This worked example documents the ASME Section VIII Division 1 design of a 36 in OD by 12 ft TT horizontal three-phase separator at 200 psig and 200 °F. The vessel separates 5 MMscfd of natural gas, 1,500 BPD of oil, and 500 BPD of water using a weir baffle at 60% of vessel length from the inlet, with five process flanged nozzles plus a level instrument bridle. The shell and heads are SA-516 Grade 70 Normalized, both 0.500 in nominal, supported on two saddles at 120 ° wrap angle. Vessel MAWP is 420 psig at the shell.

→ **EXERCISE TASK A**
Arrange the records as a JSON list of strings, one string per line and blank lines left out, beginning with the first line of the records and continuing through the line that contains "common name: Sicklebush".
The separator design summary and the records are unrelated material.

Raw records
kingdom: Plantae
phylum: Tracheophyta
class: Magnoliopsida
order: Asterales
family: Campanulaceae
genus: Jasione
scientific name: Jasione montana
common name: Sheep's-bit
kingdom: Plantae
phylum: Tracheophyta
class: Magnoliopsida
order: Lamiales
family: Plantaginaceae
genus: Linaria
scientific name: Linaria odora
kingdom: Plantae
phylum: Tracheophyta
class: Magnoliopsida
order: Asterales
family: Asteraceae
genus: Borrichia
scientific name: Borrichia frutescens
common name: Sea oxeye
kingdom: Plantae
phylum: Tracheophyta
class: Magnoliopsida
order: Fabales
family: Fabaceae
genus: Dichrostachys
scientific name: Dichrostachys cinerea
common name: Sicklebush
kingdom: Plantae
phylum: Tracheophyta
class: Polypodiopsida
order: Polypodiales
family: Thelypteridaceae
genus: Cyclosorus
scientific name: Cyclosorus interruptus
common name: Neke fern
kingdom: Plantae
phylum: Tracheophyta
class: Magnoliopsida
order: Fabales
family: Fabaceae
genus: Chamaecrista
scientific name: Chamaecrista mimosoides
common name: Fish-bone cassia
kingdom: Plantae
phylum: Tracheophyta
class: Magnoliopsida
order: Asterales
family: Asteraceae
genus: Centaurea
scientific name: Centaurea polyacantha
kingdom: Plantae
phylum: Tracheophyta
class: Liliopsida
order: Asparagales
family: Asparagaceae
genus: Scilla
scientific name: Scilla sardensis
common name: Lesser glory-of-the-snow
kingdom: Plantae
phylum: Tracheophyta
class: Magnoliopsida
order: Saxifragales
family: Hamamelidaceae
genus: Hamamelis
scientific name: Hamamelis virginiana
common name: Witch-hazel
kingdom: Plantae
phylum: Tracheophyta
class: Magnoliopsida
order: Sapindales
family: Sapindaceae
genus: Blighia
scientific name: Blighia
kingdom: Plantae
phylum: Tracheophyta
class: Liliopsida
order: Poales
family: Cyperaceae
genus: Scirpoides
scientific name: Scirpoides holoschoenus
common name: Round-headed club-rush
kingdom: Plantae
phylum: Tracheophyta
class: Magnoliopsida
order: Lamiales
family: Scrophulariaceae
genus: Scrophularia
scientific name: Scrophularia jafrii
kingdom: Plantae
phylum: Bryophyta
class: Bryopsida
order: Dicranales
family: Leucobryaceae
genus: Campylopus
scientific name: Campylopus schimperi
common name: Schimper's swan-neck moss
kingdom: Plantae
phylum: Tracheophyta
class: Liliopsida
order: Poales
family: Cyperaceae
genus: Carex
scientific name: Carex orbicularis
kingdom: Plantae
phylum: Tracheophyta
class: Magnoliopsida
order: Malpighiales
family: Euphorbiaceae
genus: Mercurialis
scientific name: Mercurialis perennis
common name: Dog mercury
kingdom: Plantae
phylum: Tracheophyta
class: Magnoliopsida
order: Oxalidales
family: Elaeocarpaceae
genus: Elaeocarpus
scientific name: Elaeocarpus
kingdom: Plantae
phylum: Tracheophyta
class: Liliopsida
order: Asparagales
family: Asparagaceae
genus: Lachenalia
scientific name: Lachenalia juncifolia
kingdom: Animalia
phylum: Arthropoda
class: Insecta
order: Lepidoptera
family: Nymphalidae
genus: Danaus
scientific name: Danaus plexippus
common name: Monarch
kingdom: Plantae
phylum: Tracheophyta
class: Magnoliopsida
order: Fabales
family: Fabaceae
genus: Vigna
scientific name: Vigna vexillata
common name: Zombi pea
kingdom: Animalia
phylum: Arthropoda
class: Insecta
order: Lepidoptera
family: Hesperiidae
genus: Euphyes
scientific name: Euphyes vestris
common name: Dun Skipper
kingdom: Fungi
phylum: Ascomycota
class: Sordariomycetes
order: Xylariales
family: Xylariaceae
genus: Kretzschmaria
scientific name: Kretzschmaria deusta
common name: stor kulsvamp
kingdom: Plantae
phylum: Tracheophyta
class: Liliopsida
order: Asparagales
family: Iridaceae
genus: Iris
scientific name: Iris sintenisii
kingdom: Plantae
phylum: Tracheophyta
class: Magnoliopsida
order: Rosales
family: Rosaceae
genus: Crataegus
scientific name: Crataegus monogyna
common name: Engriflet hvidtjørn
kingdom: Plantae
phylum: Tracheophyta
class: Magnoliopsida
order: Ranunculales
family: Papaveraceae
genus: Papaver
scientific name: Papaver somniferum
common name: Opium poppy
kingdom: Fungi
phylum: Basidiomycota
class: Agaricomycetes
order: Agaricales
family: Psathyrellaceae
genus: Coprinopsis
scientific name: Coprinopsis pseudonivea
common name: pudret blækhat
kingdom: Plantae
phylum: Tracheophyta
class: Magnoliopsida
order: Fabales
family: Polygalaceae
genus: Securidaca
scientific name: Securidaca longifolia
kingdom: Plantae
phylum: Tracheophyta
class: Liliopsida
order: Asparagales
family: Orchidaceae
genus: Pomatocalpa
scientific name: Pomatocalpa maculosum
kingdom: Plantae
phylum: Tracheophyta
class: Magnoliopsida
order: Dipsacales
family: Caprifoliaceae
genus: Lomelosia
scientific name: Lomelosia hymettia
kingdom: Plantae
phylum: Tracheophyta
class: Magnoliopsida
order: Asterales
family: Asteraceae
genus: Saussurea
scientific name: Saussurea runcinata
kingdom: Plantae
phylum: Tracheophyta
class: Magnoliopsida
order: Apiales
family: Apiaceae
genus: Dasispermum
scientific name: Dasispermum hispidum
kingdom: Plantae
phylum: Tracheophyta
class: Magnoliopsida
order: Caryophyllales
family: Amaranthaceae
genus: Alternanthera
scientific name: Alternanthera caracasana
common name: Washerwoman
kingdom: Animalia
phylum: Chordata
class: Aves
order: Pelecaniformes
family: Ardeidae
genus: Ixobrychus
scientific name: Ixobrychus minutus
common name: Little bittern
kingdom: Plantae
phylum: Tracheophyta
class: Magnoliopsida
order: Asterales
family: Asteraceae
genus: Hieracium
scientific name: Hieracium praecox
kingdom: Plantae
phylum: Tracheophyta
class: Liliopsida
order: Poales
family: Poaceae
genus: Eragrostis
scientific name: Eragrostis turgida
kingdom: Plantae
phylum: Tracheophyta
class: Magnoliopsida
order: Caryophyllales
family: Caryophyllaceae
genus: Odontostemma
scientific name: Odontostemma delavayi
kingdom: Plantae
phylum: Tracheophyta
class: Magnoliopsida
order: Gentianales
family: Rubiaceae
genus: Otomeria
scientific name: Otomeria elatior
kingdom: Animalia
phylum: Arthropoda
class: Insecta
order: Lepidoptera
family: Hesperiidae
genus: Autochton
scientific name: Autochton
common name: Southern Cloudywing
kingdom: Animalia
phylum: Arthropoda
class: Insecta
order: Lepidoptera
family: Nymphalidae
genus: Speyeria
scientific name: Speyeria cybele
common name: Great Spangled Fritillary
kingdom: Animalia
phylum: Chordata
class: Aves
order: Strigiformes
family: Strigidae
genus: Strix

→ **EXERCISE TASK B**
According to the separator design summary, what is the vessel MAWP at the shell?

→ **COMPLETE OUTPUT A**
[
  "kingdom: Plantae",
  "phylum: Tracheophyta",
  "class: Magnoliopsida",
  "order: Asterales",
  "family: Campanulaceae",
  "genus: Jasione",
  "scientific name: Jasione montana",
  "common name: Sheep's-bit",
  "kingdom: Plantae",
  "phylum: Tracheophyta",
  "class: Magnoliopsida",
  "order: Lamiales",
  "family: Plantaginaceae",
  "genus: Linaria",
  "scientific name: Linaria odora",
  "kingdom: Plantae",
  "phylum: Tracheophyta",
  "class: Magnoliopsida",
  "order: Asterales",
  "family: Asteraceae",
  "genus: Borrichia",
  "scientific name: Borrichia frutescens",
  "common name: Sea oxeye",
  "kingdom: Plantae",
  "phylum: Tracheophyta",
  "class: Magnoliopsida",
  "order: Fabales",
  "family: Fabaceae",
  "genus: Dichrostachys",
  "scientific name: Dichrostachys cinerea",
  "common name: Sicklebush"
]

→ **COMPLETE OUTPUT B**
420 psig